Cette semaine, le fossé entre la Turquie et la France au sein de l'Organisation du traité de l'Atlantique Nord (OTAN) s'est creusé plus que jamais. Dans un communiqué du Palais français de l'Elysée, l'attitude « intolérable » et « inacceptable » d'Ankara en Libye a été dénoncée cette semaine, avec les violations successives de l'embargo sur les armes qui sont imposées à ce pays d'Afrique du Nord depuis 2011. Mercredi, Paris a de nouveau dénoncé la nation eurasienne pour avoir « harcelé » un de ses navires alors qu'elle effectuait une mission de l'Alliance en Méditerranée, allant même jusqu'à croire qu'une attaque de missiles était « imminente ». « Cette affaire est, à nos yeux, très grave. Nous ne pouvons accepter qu'un allié se comporte ainsi : il le fait contre un navire de l'OTAN sous commandement de l'OTAN qui effectue une mission de l'OTAN », a critiqué la ministre française des forces armées, Florence Parly. Un haut responsable militaire turc a rejeté toutes ces allégations, a appris Reuters.

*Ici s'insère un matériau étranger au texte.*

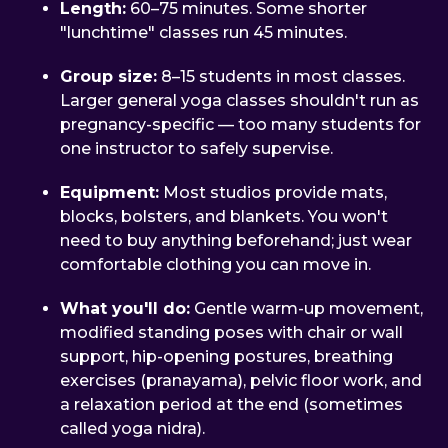
Length:
60–75 minutes. Some shorter
"lunchtime" classes run 45 minutes.
Group size:
8–15 students in most classes.
Larger general yoga classes shouldn't run as
pregnancy-specific — too many students for
one instructor to safely supervise.
Equipment:
Most studios provide mats,
blocks, bolsters, and blankets. You won't
need to buy anything beforehand; just wear
comfortable clothing you can move in.
What you'll do:
Gentle warm-up movement,
modified standing poses with chair or wall
support, hip-opening postures, breathing
exercises (pranayama), pelvic floor work, and
a relaxation period at the end (sometimes
called yoga nidra).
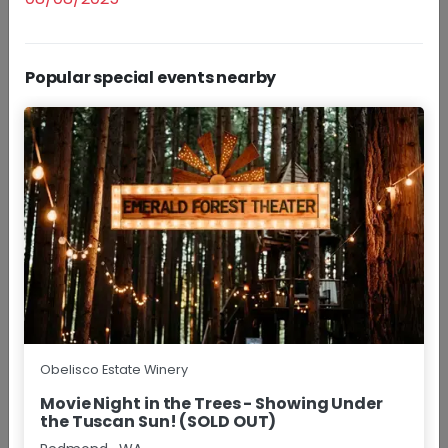
Popular special events nearby
Daily
Experience Obelisco Estate Winery with a curated
selection of our Red Mountain wines.
+More
$30.00 - $40.00/pp
Group Size
1 - 8
Approx
1.5 Hours
BOOK NOW
RESERVATIONS
Wine Happy Hour
Obelisco Estate Winery
Movie Night in the Trees - Showing Under
the Tuscan Sun! (SOLD OUT)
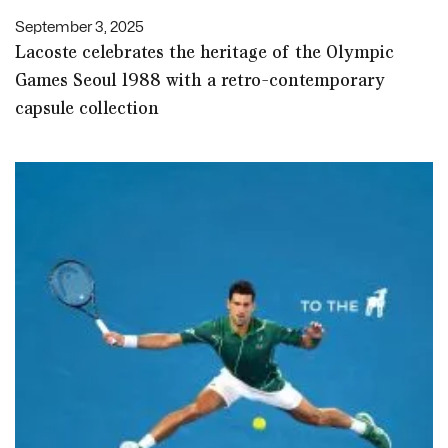
September 3, 2025
Lacoste celebrates the heritage of the Olympic
Games Seoul 1988 with a retro-contemporary
capsule collection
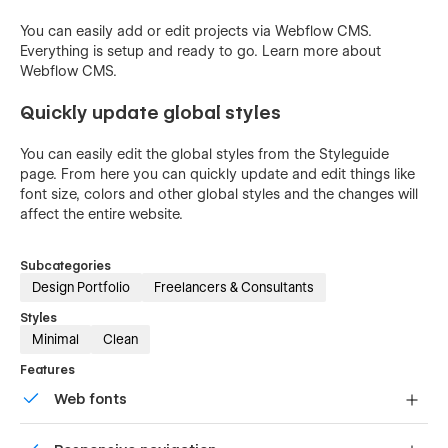
You can easily add or edit projects via Webflow CMS.
Everything is setup and ready to go. Learn more about
Webflow CMS.
Quickly update global styles
You can easily edit the global styles from the Styleguide
page. From here you can quickly update and edit things like
font size, colors and other global styles and the changes will
affect the entire website.
Subcategories
Design Portfolio
Freelancers & Consultants
Styles
Minimal
Clean
Features
Web fonts
Uses fonts from Google's Web Font collection.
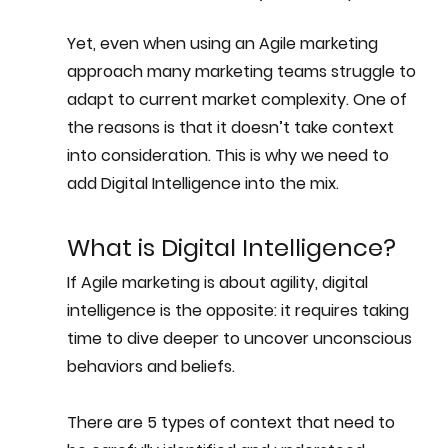
Yet, even when using an Agile marketing 
approach many marketing teams struggle to 
adapt to current market complexity. One of 
the reasons is that it doesn’t take 
context
into consideration. This is why we need to 
add Digital Intelligence into the mix.
What is Digital Intelligence?
If Agile marketing is about agility, digital 
intelligence is the opposite: it requires taking 
time to dive deeper to uncover unconscious 
behaviors and beliefs.
There are 5 types of context that need to 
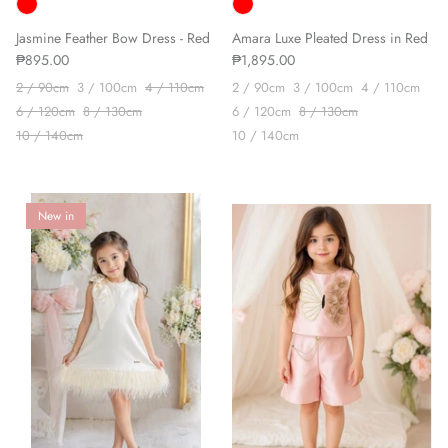
Jasmine Feather Bow Dress - Red
Amara Luxe Pleated Dress in Red
₱895.00
₱1,895.00
2 / 90cm
3 / 100cm
4 / 110cm
2 / 90cm
3 / 100cm
4 / 110cm
6 / 120cm
8 / 130cm
6 / 120cm
8 / 130cm
10 / 140cm
10 / 140cm
New in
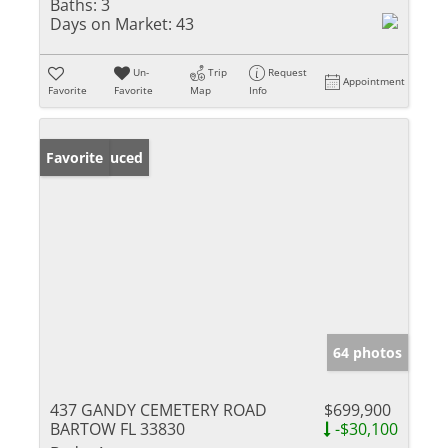
Baths:
3
Days on Market:
43
Un-
Trip
Request
Appointment
Favorite
Favorite
Map
Info
Price Reduced
Favorite
64 photos
437 GANDY CEMETERY ROAD
$699,900
BARTOW FL 33830
-$30,100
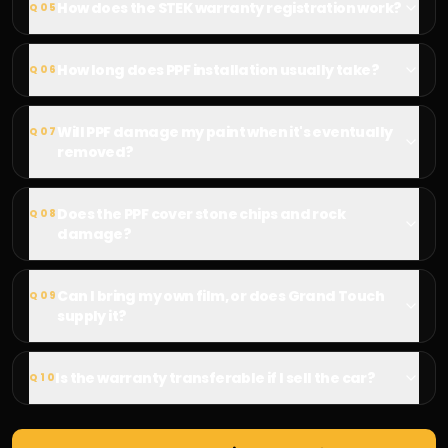
How does the STEK warranty registration work?
Q
05
How long does PPF installation usually take?
Q
06
Will PPF damage my paint when it's eventually
Q
07
removed?
Does the PPF cover stone chips and rock
Q
08
damage?
Can I bring my own film, or does Grand Touch
Q
09
supply it?
Is the warranty transferable if I sell the car?
Q
10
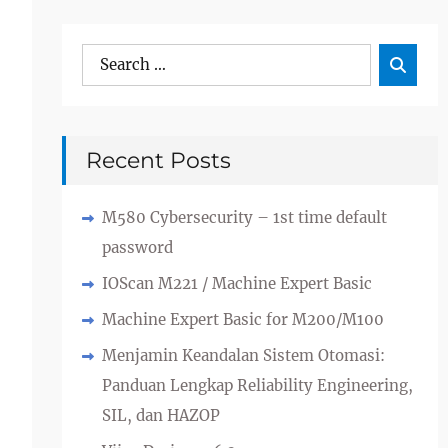
Search
Sea

for:
Recent Posts
M580 Cybersecurity – 1st time default
password
IOScan M221 / Machine Expert Basic
Machine Expert Basic for M200/M100
Menjamin Keandalan Sistem Otomasi:
Panduan Lengkap Reliability Engineering,
SIL, dan HAZOP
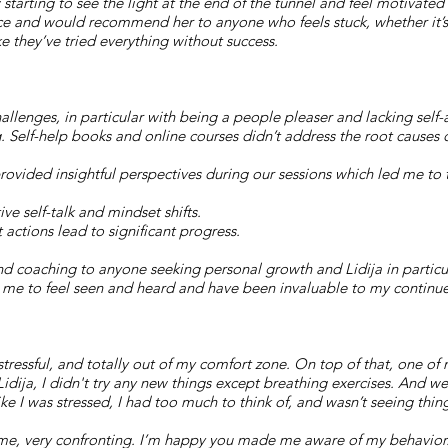
 starting to see the light at the end of the tunnel and feel motivate
ce and would recommend her to anyone who feels stuck, whether it’s 
ike they’ve tried everything without success.
hallenges, in particular with being a people pleaser and lacking self
 Self-help books and online courses didn’t address the root causes 
rovided insightful perspectives during our sessions which led me to 
e self-talk and mindset shifts.
 actions lead to significant progress.
coaching to anyone seeking personal growth and Lidija in particula
r me to feel seen and heard and have been invaluable to my contin
stressful, and totally out of my comfort zone. On top of that, one of
idija, I didn't try any new things except breathing exercises. And we
ike I was stressed, I had too much to think of, and wasn’t seeing thin
ime, very confronting. I’m happy you made me aware of my behavior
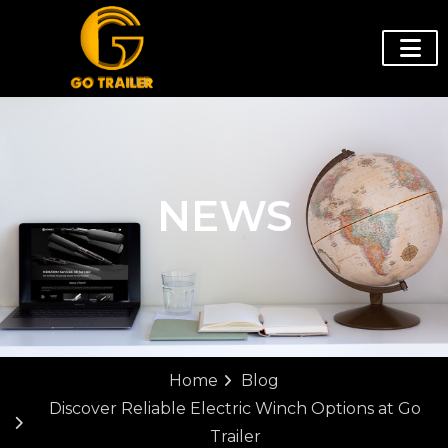
NEWS
Home
Blog
Discover Reliable Electric Winch Options at Go
Trailer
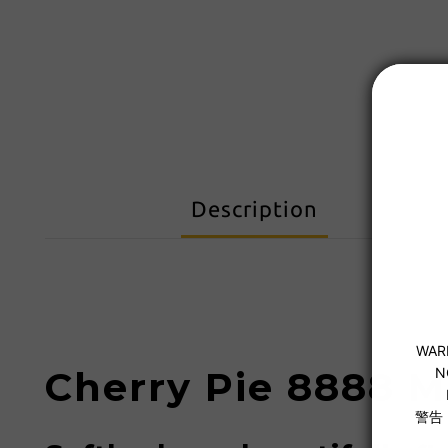
Description
Cherry Pie 8888 M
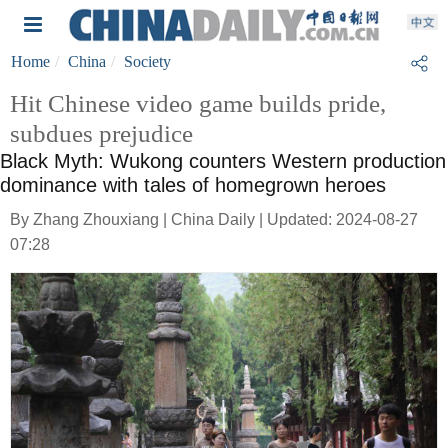
Home
China
Society
Hit Chinese video game builds pride,
subdues prejudice
Black Myth: Wukong counters Western production
dominance with tales of homegrown heroes
By Zhang Zhouxiang | China Daily | Updated: 2024-08-27
07:28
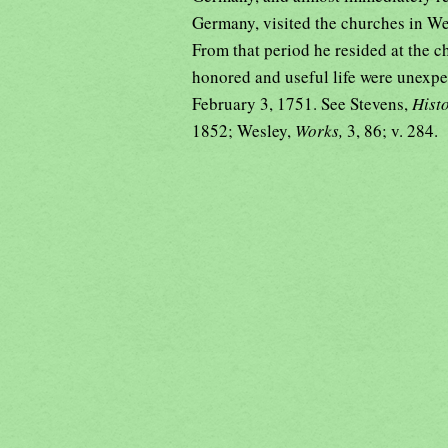
Germany, visited the churches in Wet
From that period he resided at the c
honored and useful life were unexpect
February 3, 1751. See Stevens,
Hist
1852; Wesley,
Works,
3, 86; v. 284.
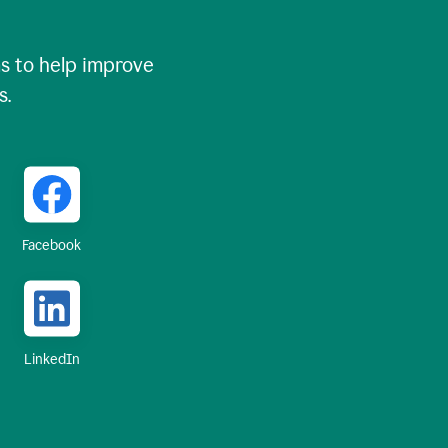
 to help improve
s.
Facebook
LinkedIn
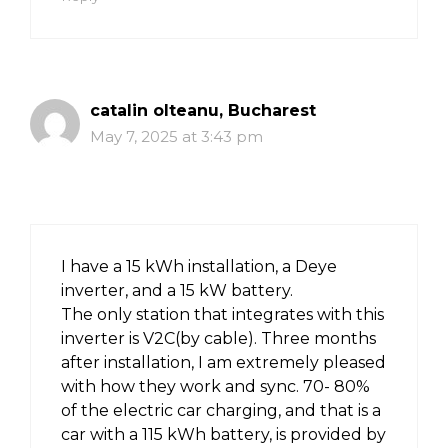
catalin olteanu, Bucharest
May 7, 2025 at 3:43 pm
I have a 15 kWh installation, a Deye
inverter, and a 15 kW battery.
The only station that integrates with this
inverter is V2C(by cable). Three months
after installation, I am extremely pleased
with how they work and sync. 70- 80%
of the electric car charging, and that is a
car with a 115 kWh battery, is provided by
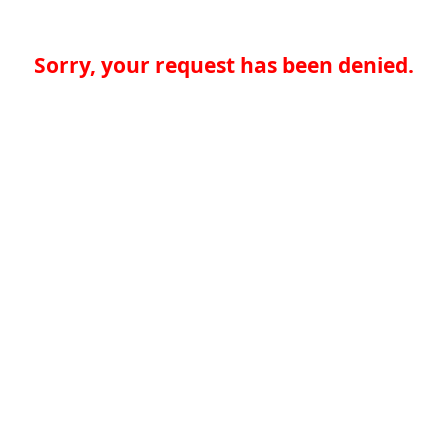
Sorry, your request has been denied.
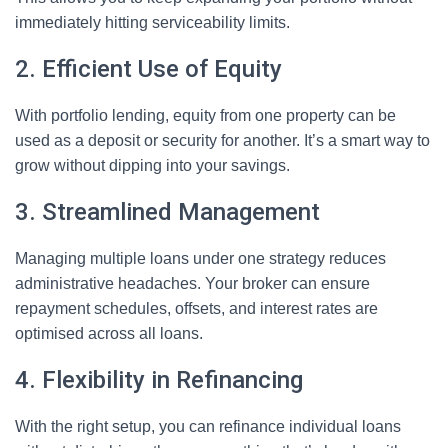
immediately hitting serviceability limits.
2. Efficient Use of Equity
With portfolio lending, equity from one property can be
used as a deposit or security for another. It’s a smart way to
grow without dipping into your savings.
3. Streamlined Management
Managing multiple loans under one strategy reduces
administrative headaches. Your broker can ensure
repayment schedules, offsets, and interest rates are
optimised across all loans.
4. Flexibility in Refinancing
With the right setup, you can refinance individual loans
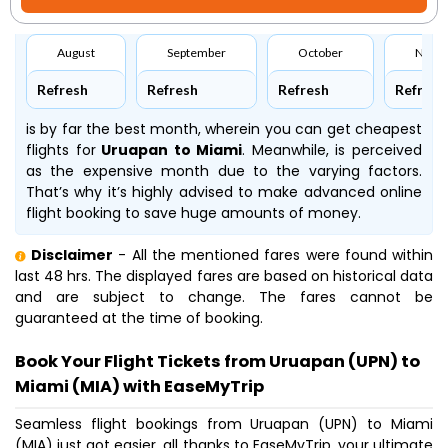
August
September
October
Nove
Refresh
Refresh
Refresh
Refresh
is by far the best month, wherein you can get cheapest
flights for
Uruapan to Miami
. Meanwhile,
is perceived
as the expensive month due to the varying factors.
That’s why it’s highly advised to make advanced online
flight booking to save huge amounts of money.
Disclaimer
- All the mentioned fares were found within
last 48 hrs. The displayed fares are based on historical data
and are subject to change. The fares cannot be
guaranteed at the time of booking.
Book Your Flight Tickets from Uruapan (UPN) to
Miami (MIA) with EaseMyTrip
Seamless flight bookings from Uruapan (UPN) to Miami
(MIA) just got easier, all thanks to EaseMyTrip, your ultimate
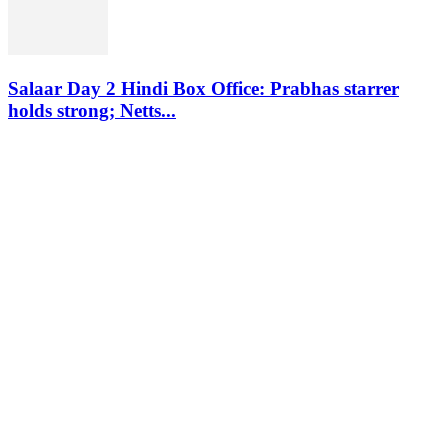
Salaar Day 2 Hindi Box Office: Prabhas starrer
holds strong; Netts...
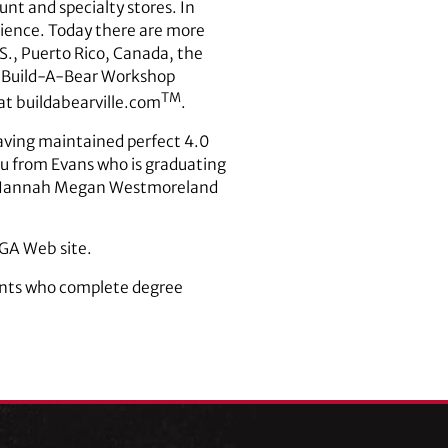
nt and specialty stores. In
ience. Today there are more
., Puerto Rico, Canada, the
a. Build-A-Bear Workshop
TM
 at buildabearville.com
.
having maintained perfect 4.0
su from Evans who is graduating
y, Hannah Megan Westmoreland
UGA Web site.
dents who complete degree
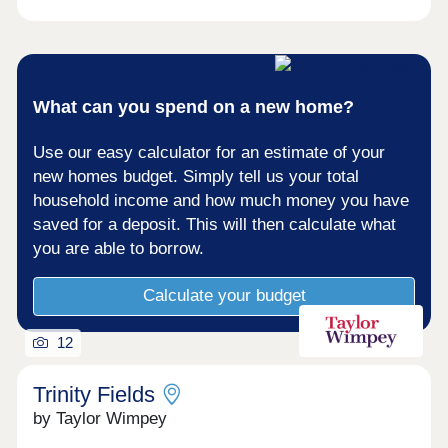
What can you spend on a new home?
Use our easy calculator for an estimate of your
new homes budget. Simply tell us your total
household income and how much money you have
saved for a deposit. This will then calculate what
you are able to borrow.
Calculate your budget
12
Trinity Fields
by Taylor Wimpey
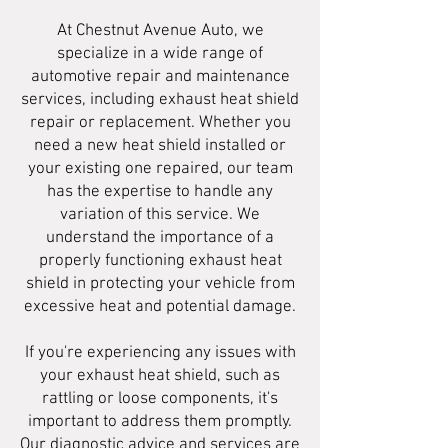
At Chestnut Avenue Auto, we
specialize in a wide range of
automotive repair and maintenance
services, including exhaust heat shield
repair or replacement. Whether you
need a new heat shield installed or
your existing one repaired, our team
has the expertise to handle any
variation of this service. We
understand the importance of a
properly functioning exhaust heat
shield in protecting your vehicle from
excessive heat and potential damage.
If you're experiencing any issues with
your exhaust heat shield, such as
rattling or loose components, it's
important to address them promptly.
Our diagnostic advice and services are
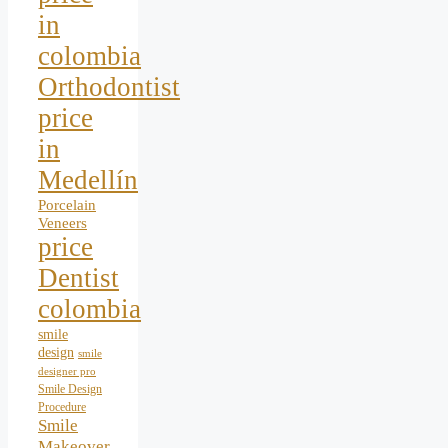
in
colombia
Orthodontist
price
in
Medellín
Porcelain
Veneers
price
Dentist
colombia
smile
design
smile
designer pro
Smile Design
Procedure
Smile
Makeover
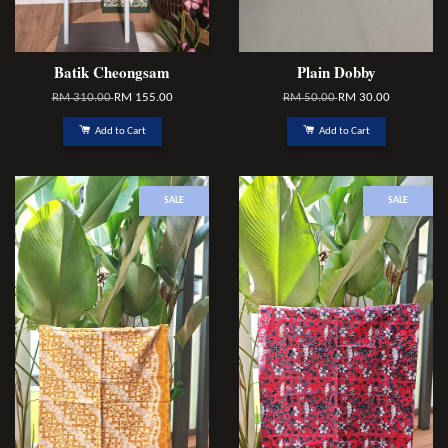
Batik Cheongsam
Plain Dobby
RM 310.00
RM 155.00
RM 50.00
RM 30.00
Add to Cart
Add to Cart
SALE
SALE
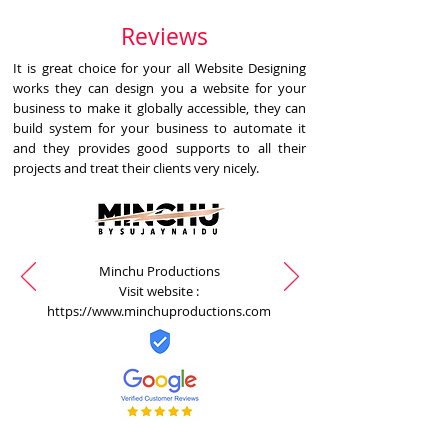
Reviews
It is great choice for your all Website Designing
works they can design you a website for your
business to make it globally accessible, they can
build system for your business to automate it
and they provides good supports to all their
projects and treat their clients very nicely.
Minchu Productions
Visit website :
https://www.minchuproductions.com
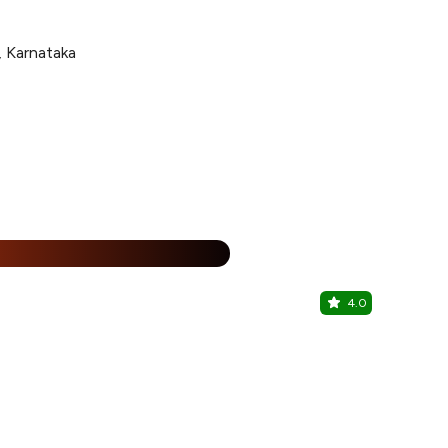
 Karnataka
%
4.0
Shikari Ba
Royal Orchid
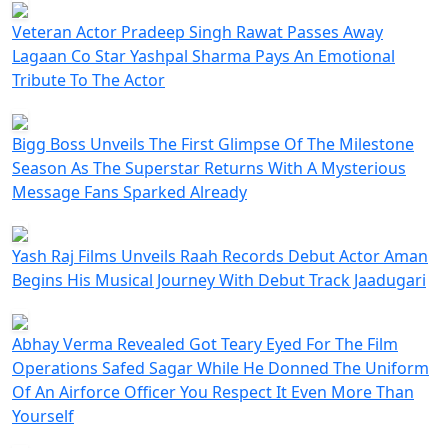
Veteran Actor Pradeep Singh Rawat Passes Away
Lagaan Co Star Yashpal Sharma Pays An Emotional
Tribute To The Actor
Bigg Boss Unveils The First Glimpse Of The Milestone
Season As The Superstar Returns With A Mysterious
Message Fans Sparked Already
Yash Raj Films Unveils Raah Records Debut Actor Aman
Begins His Musical Journey With Debut Track Jaadugari
Abhay Verma Revealed Got Teary Eyed For The Film
Operations Safed Sagar While He Donned The Uniform
Of An Airforce Officer You Respect It Even More Than
Yourself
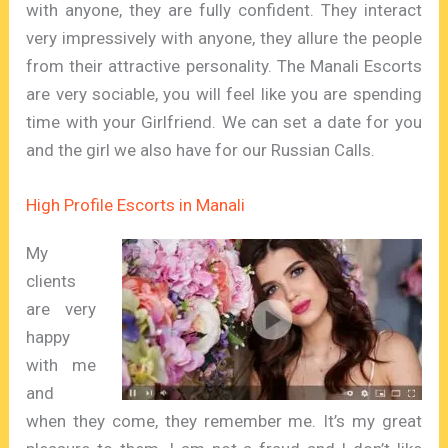
with anyone, they are fully confident. They interact
very impressively with anyone, they allure the people
from their attractive personality. The Manali Escorts
are very sociable, you will feel like you are spending
time with your Girlfriend. We can set a date for you
and the girl we also have for our Russian Calls.
High Profile Escorts in Manali
My
clients
are very
happy
with me
and
when they come, they remember me. It’s my great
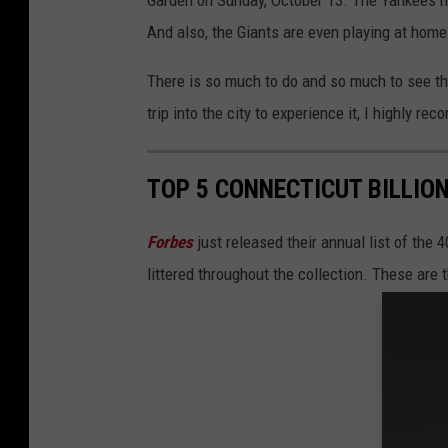
Garden on Sunday, October 13. The Yankees h
And also, the Giants are even playing at home
There is so much to do and so much to see th
trip into the city to experience it, I highly re
TOP 5 CONNECTICUT BILLIO
Forbes
just released their annual list of the
littered throughout the collection. These are 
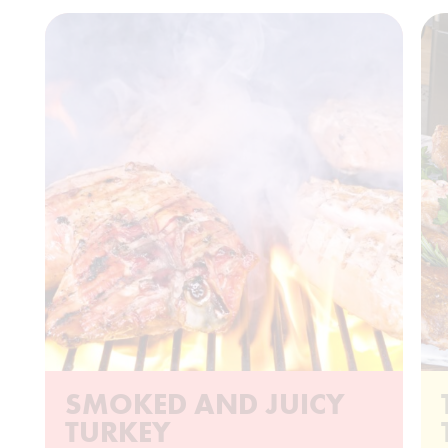
SMOKED AND JUICY
TURKEY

Et lors de la réunion des ministres de la défense de l'OTAN le même jour, un responsable ministériel français a de nouveau appelé l'Alliance à ne pas ignorer le comportement d'Ankara : « Nous avons connu des moments difficiles, mais nous ne pouvons pas prétendre qu'il n'y a pas de problème turc au sein de l'OTAN ». Nous devons le voir, le dire et le gérer. La porte-parole du ministère des affaires étrangères, Agnes von der Mole, a ajouté que la nation eurasienne « est le principal obstacle à l'instauration de la paix et de la stabilité en Libye ». Son homologue turc a répondu que « c'est le soutien apporté par la France au maréchal Haftar qui constitue le principal obstacle à la réalisation de la paix et de la stabilité en Libye ». L'escalade dialectique entre les deux pouvoirs se poursuit sans relâche. Il reste donc à voir si l'OTAN est capable de résoudre cette crise qui est apparue en son sein et, si oui, comment elle le fera.